How To Calculate The Quantity Of Cement To Be Used In Stabilization Process.

Stabilization refers to changing of some engineering properties of material ( for this case is sub base material ) enough to allow road construction to take place.

The main objective of stabilization  of sub base layer  material is to strengthen the engineering properties of the sub base material such as shrinkage, compaction and bearing capacity.

Understanding the quantity of cement to be used in stabilization is a key economic factor to be considered during stabilization process.

THE PURPOSES  OF CEMENT STABILIZATION.

To increase the density of sub base material and thus lead to fewer voids. The presence of excess voids has negative impacts on the sub base material as they space for moisture to penetrate and make the material less stable by allowing it to shift under changing pressure, temperature and moisture content .

To increase the engineering properties of sub base material such as shrinkage, bearing capacity and compaction.

To improve stiffness and tensile strength of the sub base material.

FACTORS AFFECTING THE QUANTITY OF CEMENT.

Thickness of sub base.

Carriageway width.

Cement ratio.

Weight of the sub base material.

Length of the road.

CALCULATIONS ON THE QUANTITY OF CEMENT TO BE USED IN STABILIZATION.

For the purpose of understanding , consider the following assumptions :

Length of the road X is 50M

Thickness of sub base layer is 0.15M

Carriageway width is 7.5M

Cement ratio is 2.5%

Weight of sub base material is 1.60tones/M³

NB: Cement ratio is obtained in the laboratory by doing a Unconfined Compressive Strength of stabilized cement which is vital in showing the percentage of cement which will stabilize the sub base material.
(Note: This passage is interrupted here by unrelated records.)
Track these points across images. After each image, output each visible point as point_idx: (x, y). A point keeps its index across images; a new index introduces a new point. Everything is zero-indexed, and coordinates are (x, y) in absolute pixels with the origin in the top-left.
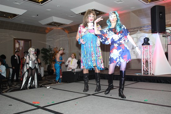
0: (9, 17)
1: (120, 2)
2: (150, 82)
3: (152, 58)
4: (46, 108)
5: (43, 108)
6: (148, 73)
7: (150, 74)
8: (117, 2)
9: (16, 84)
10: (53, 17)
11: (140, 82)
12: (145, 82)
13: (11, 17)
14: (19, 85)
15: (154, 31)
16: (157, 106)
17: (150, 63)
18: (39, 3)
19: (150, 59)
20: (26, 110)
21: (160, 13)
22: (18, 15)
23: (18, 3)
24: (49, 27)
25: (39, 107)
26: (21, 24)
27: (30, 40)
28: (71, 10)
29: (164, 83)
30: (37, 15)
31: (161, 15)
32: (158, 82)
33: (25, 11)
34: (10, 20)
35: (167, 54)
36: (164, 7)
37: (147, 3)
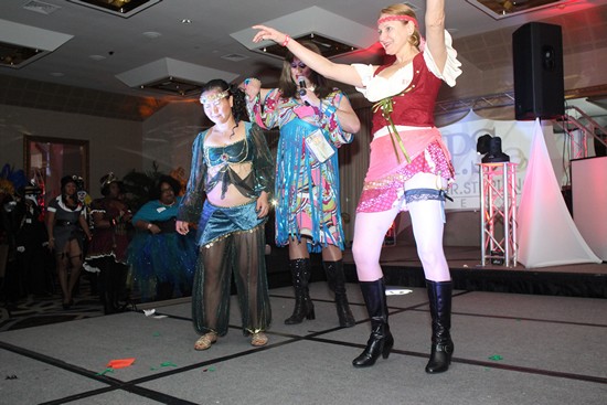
0: (9, 59)
2: (510, 292)
3: (517, 208)
4: (141, 385)
5: (131, 387)
6: (503, 261)
7: (511, 262)
9: (31, 301)
10: (168, 59)
11: (474, 293)
12: (492, 291)
13: (13, 58)
14: (45, 302)
15: (523, 114)
17: (511, 226)
18: (117, 9)
19: (510, 209)
20: (68, 395)
21: (546, 49)
22: (40, 51)
23: (39, 9)
24: (151, 98)
25: (114, 384)
26: (51, 86)
27: (85, 143)
28: (234, 35)
29: (557, 294)
30: (111, 53)
31: (548, 55)
32: (537, 292)
33: (66, 38)
34: (12, 68)
35: (567, 193)
36: (559, 28)
37: (501, 12)
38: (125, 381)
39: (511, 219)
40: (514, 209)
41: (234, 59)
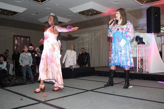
0: (10, 15)
1: (116, 3)
2: (145, 80)
3: (147, 57)
4: (47, 102)
6: (143, 71)
7: (145, 71)
8: (114, 3)
9: (15, 79)
11: (135, 80)
12: (140, 79)
13: (11, 14)
14: (18, 80)
15: (149, 31)
16: (154, 102)
17: (145, 62)
18: (39, 2)
19: (145, 57)
21: (156, 14)
22: (18, 13)
23: (18, 1)
26: (21, 22)
27: (29, 37)
28: (69, 9)
30: (37, 13)
31: (156, 15)
32: (152, 80)
33: (25, 9)
34: (11, 17)
35: (161, 53)
36: (160, 8)
37: (143, 4)
38: (42, 101)
39: (145, 60)
40: (146, 57)
41: (69, 15)
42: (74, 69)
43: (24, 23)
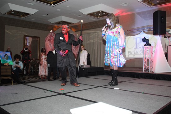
0: (22, 16)
1: (125, 5)
2: (150, 79)
3: (153, 58)
6: (149, 71)
7: (151, 71)
8: (123, 5)
10: (62, 16)
11: (141, 79)
12: (145, 78)
13: (23, 16)
15: (155, 34)
17: (151, 62)
18: (51, 4)
21: (162, 17)
22: (30, 14)
23: (31, 4)
24: (56, 26)
26: (31, 22)
27: (39, 37)
28: (80, 11)
29: (162, 80)
30: (48, 14)
31: (162, 19)
32: (157, 79)
33: (38, 10)
34: (22, 18)
35: (166, 55)
36: (166, 12)
37: (151, 6)
39: (151, 61)
40: (152, 58)
41: (79, 16)
42: (85, 68)
43: (34, 23)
Also the weight of the sub base material is obtained from the laboratory.

Consider the following initials which will be used :

Volume of sub base material in 1M^{2 =} V

Weight of sub base material per 1M²=W

Weight of cement per 1M²⁼WC

Thickness of sub base layer=T

Cement ratio=C

The procedures for calculating are as follows;

Step 1: To calculate the area in which one bag of cement (50Kg) will cover.

V=1M *1M * 0.15M

V=0.15M³

WC=T*W

WC=0.15M*1.60tones/M³

WC=0.24tones/M²

W=WC*C

W=O.24tones/M²   *  2.5%

W=0.006tones/M²=6Kg/M²

Thus;

1M² will require 6 Kg of cement

How many M² will require 50Kg of cement ?

Area= ( 50Kg *1M²)/6Kg

Area=8.33M², Therefore 1 bag of cement (50Kg) will require to stabilize an area of 8.33M²

Step2: Marking the road with chalk/lime.

After knowing the area to be covered with one bag of cement rectangular boxes are to be drawn as shown below :

Area = length * width

8.33M² =L*(7.5M/2)

8.33M² =3.75*L

L = 2.20M

The rectangular boxes are drawn from the centre of the road to both sides of the road. The width  of the box is 3.75M and the length is 2.20M. each box will require one bag of cement.

How many boxes are to be marked and how many bags of cement are required for road X ?

NB: Number of cement bags = number of rectangular boxes to be drawn

Number of cement bags = total road area (A_T) /area which require one bag of cement (A₁)

A_T = 50M * 7.5M

A_T   = 375M²

A₁ = 8.33M²

Number of cement bags = 375M²/8.33M² = 45.01 ̴ 45

(The answer  should be approximated to the nearest whole number )

The quantity of cement = 45 * 50 kg

The quantity of cement is 2250 kg

The quantity of cement to be used in stabilization is 2. 25 tones.